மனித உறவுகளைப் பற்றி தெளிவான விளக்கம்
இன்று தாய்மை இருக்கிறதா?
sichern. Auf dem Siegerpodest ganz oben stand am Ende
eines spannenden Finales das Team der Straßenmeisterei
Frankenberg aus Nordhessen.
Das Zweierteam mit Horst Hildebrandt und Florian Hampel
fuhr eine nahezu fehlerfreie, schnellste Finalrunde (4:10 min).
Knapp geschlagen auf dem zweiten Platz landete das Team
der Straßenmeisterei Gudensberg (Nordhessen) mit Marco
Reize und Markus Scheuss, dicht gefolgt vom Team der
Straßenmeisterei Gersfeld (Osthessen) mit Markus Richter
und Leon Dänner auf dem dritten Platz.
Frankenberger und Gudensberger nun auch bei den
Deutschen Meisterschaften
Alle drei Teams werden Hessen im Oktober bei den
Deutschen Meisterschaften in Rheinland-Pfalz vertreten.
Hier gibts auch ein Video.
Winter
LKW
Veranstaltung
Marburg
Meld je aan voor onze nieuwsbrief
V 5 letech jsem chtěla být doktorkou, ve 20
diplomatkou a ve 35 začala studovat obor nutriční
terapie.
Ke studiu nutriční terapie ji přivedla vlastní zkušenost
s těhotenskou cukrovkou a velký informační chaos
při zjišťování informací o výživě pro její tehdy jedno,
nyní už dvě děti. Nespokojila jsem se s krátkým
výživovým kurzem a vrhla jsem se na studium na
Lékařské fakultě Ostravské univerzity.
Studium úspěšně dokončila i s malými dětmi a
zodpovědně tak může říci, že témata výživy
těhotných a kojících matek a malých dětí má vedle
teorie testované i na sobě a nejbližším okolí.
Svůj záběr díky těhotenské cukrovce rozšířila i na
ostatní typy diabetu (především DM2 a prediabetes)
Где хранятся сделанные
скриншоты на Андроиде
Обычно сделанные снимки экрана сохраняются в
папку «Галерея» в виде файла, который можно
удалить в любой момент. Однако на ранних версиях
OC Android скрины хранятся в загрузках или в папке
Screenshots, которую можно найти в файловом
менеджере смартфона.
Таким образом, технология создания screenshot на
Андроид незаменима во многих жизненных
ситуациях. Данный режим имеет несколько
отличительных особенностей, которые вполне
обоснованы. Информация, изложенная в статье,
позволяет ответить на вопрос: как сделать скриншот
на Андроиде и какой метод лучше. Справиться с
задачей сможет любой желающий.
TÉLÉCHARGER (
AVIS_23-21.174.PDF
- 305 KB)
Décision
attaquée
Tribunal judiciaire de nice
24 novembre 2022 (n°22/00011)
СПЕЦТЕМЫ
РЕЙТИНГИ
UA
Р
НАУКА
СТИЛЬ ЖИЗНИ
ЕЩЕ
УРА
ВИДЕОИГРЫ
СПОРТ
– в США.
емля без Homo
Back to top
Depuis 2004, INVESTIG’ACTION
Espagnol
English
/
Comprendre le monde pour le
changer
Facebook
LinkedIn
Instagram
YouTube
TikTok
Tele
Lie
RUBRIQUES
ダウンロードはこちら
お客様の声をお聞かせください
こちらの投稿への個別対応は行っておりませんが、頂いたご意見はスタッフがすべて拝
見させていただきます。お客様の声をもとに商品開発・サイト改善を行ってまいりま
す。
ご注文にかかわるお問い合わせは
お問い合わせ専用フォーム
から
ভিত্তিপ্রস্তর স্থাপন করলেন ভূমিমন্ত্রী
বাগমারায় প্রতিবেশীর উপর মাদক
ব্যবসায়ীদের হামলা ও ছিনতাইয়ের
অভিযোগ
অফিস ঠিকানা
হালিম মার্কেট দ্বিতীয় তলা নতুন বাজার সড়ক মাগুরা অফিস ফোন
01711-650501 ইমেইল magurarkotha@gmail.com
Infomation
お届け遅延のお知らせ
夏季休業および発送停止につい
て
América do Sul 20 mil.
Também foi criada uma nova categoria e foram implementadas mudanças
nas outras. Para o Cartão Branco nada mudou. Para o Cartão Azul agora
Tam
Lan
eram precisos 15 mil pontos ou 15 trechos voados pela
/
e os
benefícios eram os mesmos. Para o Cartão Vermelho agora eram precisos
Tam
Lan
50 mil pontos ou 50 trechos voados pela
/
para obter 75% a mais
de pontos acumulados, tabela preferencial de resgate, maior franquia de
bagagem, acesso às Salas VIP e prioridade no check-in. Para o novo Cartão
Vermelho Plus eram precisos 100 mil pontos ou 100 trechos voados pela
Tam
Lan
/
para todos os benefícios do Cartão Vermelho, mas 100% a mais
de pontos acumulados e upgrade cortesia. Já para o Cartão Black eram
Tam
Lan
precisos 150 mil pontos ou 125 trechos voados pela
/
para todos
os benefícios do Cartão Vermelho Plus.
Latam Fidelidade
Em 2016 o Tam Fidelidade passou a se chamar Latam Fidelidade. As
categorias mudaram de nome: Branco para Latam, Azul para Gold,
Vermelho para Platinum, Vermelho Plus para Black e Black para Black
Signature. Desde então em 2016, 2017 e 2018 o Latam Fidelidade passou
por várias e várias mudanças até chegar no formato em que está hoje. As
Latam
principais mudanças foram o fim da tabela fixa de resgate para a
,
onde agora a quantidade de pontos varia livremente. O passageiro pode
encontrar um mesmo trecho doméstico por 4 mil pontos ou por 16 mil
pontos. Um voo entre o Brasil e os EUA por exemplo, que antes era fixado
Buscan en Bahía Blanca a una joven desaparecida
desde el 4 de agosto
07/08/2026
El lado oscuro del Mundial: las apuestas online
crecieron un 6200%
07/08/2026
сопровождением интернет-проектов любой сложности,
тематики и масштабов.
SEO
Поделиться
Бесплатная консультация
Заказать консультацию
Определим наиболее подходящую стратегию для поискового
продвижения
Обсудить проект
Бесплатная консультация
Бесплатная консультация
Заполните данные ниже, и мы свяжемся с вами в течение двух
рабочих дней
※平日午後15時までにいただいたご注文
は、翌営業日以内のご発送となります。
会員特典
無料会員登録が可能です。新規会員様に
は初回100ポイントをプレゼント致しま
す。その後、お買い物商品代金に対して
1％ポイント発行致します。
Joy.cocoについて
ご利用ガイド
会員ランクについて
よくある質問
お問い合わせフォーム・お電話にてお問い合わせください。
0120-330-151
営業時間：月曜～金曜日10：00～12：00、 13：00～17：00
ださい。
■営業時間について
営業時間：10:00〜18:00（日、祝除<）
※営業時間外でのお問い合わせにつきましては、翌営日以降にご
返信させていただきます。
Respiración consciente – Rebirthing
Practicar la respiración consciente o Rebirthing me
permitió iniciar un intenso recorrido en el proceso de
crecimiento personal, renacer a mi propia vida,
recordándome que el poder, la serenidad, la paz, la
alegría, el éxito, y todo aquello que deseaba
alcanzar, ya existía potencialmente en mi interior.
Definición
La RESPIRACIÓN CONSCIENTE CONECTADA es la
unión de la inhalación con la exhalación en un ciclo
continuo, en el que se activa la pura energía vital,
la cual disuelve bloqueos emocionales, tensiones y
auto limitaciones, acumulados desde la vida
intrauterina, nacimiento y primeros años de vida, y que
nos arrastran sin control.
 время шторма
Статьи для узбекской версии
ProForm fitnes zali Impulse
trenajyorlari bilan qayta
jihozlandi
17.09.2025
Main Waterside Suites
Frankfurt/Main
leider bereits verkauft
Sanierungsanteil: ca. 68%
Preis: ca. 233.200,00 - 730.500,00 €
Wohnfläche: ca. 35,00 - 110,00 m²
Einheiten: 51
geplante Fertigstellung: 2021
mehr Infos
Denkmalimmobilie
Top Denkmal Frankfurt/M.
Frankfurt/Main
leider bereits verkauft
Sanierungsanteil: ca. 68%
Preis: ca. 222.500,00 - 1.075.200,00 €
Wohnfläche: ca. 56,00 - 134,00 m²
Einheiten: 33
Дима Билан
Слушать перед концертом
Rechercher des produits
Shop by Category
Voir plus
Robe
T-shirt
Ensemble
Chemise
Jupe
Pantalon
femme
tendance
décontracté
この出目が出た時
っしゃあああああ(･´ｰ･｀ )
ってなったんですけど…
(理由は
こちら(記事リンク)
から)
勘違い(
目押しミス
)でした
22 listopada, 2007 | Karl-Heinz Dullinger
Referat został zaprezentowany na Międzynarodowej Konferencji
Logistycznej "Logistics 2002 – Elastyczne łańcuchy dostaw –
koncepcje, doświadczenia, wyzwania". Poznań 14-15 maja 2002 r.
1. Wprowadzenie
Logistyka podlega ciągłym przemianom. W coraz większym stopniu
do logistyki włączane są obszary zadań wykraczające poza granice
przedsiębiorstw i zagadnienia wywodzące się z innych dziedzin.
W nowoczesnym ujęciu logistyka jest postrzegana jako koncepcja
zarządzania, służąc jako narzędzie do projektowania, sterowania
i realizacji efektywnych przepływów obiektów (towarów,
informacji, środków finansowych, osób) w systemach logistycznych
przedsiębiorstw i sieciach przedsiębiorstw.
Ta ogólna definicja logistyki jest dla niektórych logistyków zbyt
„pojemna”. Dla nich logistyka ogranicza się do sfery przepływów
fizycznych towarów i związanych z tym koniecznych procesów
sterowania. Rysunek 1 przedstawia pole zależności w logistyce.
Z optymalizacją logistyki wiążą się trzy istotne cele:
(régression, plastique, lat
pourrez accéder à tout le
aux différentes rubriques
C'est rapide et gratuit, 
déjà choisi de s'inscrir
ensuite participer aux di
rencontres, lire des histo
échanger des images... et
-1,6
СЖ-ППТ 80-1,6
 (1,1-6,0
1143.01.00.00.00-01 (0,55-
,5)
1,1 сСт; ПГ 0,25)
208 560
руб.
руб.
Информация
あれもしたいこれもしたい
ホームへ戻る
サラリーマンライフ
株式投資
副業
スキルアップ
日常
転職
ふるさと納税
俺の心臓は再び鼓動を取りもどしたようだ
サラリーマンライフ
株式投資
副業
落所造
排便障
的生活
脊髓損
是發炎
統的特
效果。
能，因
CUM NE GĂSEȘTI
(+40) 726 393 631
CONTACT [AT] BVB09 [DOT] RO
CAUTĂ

WHAT IS EXPECTED: Repeat exactly the lines above from the one with "Ta ogólna definicja" up to and including the one with "(régression, plastique, lat". No other line belongs in the reply.

ANSWER TO THE PROBLEM:
Ta ogólna definicja logistyki jest dla niektórych logistyków zbyt
„pojemna”. Dla nich logistyka ogranicza się do sfery przepływów
fizycznych towarów i związanych z tym koniecznych procesów
sterowania. Rysunek 1 przedstawia pole zależności w logistyce.
Z optymalizacją logistyki wiążą się trzy istotne cele:
(régression, plastique, lat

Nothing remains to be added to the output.